– Не понимаешь? – Горбун смягчился. – Ничего, походишь в обуви, научишься прикрывать пупок и начнешь понимать. Я пока объясняю всухую, а год проживешь в Брэннинге – вспомнишь мою болтовню.
– Я не собираюсь год там жить.
– Ну, это посмотрим. Может, и на всю жизнь останешься. Такой уж город: улицы, мрамором мощенные, а человек завязает.
– Нет, я точно проездом. Я нигде не завязну, пока жив Кид Каюк.
Горбун как-то очень странно на меня посмотрел:
– Придержи язык, погонщик, и не бранись по-черному при уважаемых людях.
– Я и не бранюсь. Эта рыжая гадина едет с нами и не дает жить ни мне, ни Одноглазу.
Горбун, похоже, решил, что деревенский олух (то есть я) неисправим. Он засмеялся и хлопнул меня по плечу. Опять проглянула хамоватая жилка, толкнувшая его заговорить со мной.
– Что ж, чумазый Ло, удачи тебе и пусть инакий демон скорей падет от твоей руки.
– От моего мачете. – Я показал ему клинок. – Задумай песню.
– Что?
– Ну, подумай о какой-нибудь песне. Что играют в твоей «Жемчужине»?
Пистоль сосредоточенно нахмурился, и я заиграл.
Он выпучил глаза, потом захохотал. Привалился к повозке, шлепнул себя по толстому брюху.

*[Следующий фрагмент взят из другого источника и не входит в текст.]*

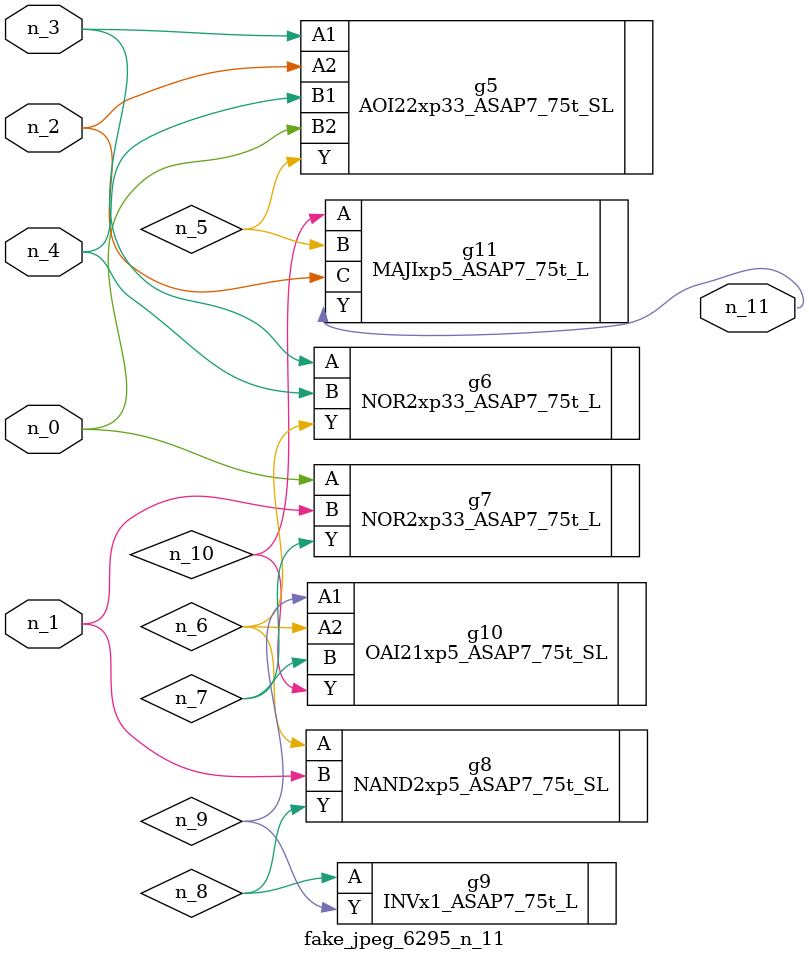
<source format=v>
module fake_jpeg_6295_n_11 (n_3, n_2, n_1, n_0, n_4, n_11);

input n_3;
input n_2;
input n_1;
input n_0;
input n_4;

output n_11;

wire n_10;
wire n_8;
wire n_9;
wire n_6;
wire n_5;
wire n_7;

AOI22xp33_ASAP7_75t_SL g5 ( 
.A1(n_3),
.A2(n_2),
.B1(n_4),
.B2(n_0),
.Y(n_5)
);

NOR2xp33_ASAP7_75t_L g6 ( 
.A(n_3),
.B(n_4),
.Y(n_6)
);

NOR2xp33_ASAP7_75t_L g7 ( 
.A(n_0),
.B(n_1),
.Y(n_7)
);

NAND2xp5_ASAP7_75t_SL g8 ( 
.A(n_6),
.B(n_1),
.Y(n_8)
);

INVx1_ASAP7_75t_L g9 ( 
.A(n_8),
.Y(n_9)
);

OAI21xp5_ASAP7_75t_SL g10 ( 
.A1(n_9),
.A2(n_6),
.B(n_7),
.Y(n_10)
);

MAJIxp5_ASAP7_75t_L g11 ( 
.A(n_10),
.B(n_5),
.C(n_2),
.Y(n_11)
);


endmodule
</source>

Эта штука во мне, что смеется и плачет, какое-то время смеялась с ним вместе. Я играл. Потом я перестал понимать его юмор и убрал клинок в ножны.

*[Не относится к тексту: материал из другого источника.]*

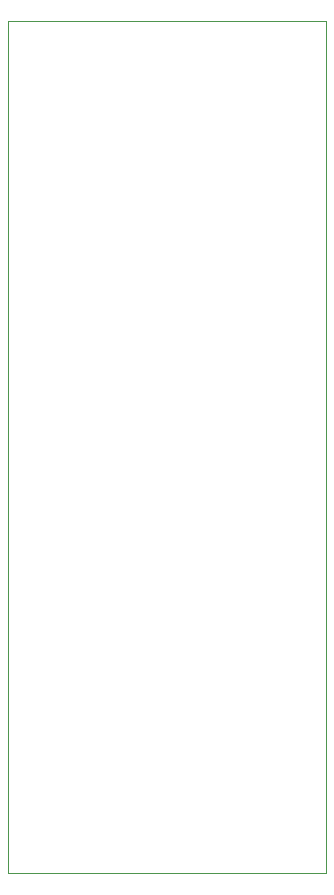
<source format=gbr>
%TF.GenerationSoftware,KiCad,Pcbnew,(5.1.9-16-g1737927814)-1*%
%TF.CreationDate,2021-07-07T15:11:55-05:00*%
%TF.ProjectId,bluepill_scsi,626c7565-7069-46c6-9c5f-736373692e6b,rev?*%
%TF.SameCoordinates,Original*%
%TF.FileFunction,Profile,NP*%
%FSLAX46Y46*%
G04 Gerber Fmt 4.6, Leading zero omitted, Abs format (unit mm)*
G04 Created by KiCad (PCBNEW (5.1.9-16-g1737927814)-1) date 2021-07-07 15:11:55*
%MOMM*%
%LPD*%
G01*
G04 APERTURE LIST*
%TA.AperFunction,Profile*%
%ADD10C,0.050000*%
%TD*%
G04 APERTURE END LIST*
D10*
X113538000Y-148475700D02*
X86664800Y-148475700D01*
X113538000Y-76314300D02*
X86664800Y-76314300D01*
X113538000Y-148475700D02*
X113538000Y-76314300D01*
X86664800Y-148475700D02*
X86664800Y-76314300D01*
M02*

</source>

– Погонщик, – сказал он, дохохатывая, – мне остается только посмеяться над твоим невежеством или решить, что это ты надо мной смеешься.
– Не сочти за обиду, говоря твоими словами, но объясни все же, что тут смешного.
– Я уж объяснял, но ты не унимаешься. Держи свою инакость при себе.
– Но это просто музыка.
– Что бы ты сказал, если бы новый знакомец сразу после «здравствуйте» сообщил тебе глубину своего пупка?
– Не понимаю.
Он стукнул себя кулаком по лбу:
– Негоже мне забывать о своих корнях. Я и сам когда-то был таким же дураком. Только, хоть убей, не вспомню когда.
Его что-то уж очень быстро кидало от смеха к злости.
– Послушай, – сказал я, – ты то свойский парень, а то вламываешься в церемонии. Я это не очень понимаю, а что понимаю – мне не нравится…
– Об этом не тебе судить, – оборвал меня Пистоль. – Не нравится – иди своей дорогой. Но не нарушай чужих обычаев, не называй неназываемое, не кощунствуй.
– Что это за обычаи я нарушил и когда кощунствовал? Я сказал, что на уме было.
Простое деревенское лицо горбуна вдруг сделалось твердым (к этим, что ли, затверделым лицам предстояло мне привыкать в Брэннинге-у-моря?).
– Ты сказал, что с тобой – с вашим стадом – будто бы едет Ло Одноглаз. И поминал Кида, словно сам смотрел ему в дуло шестизарядного кольта.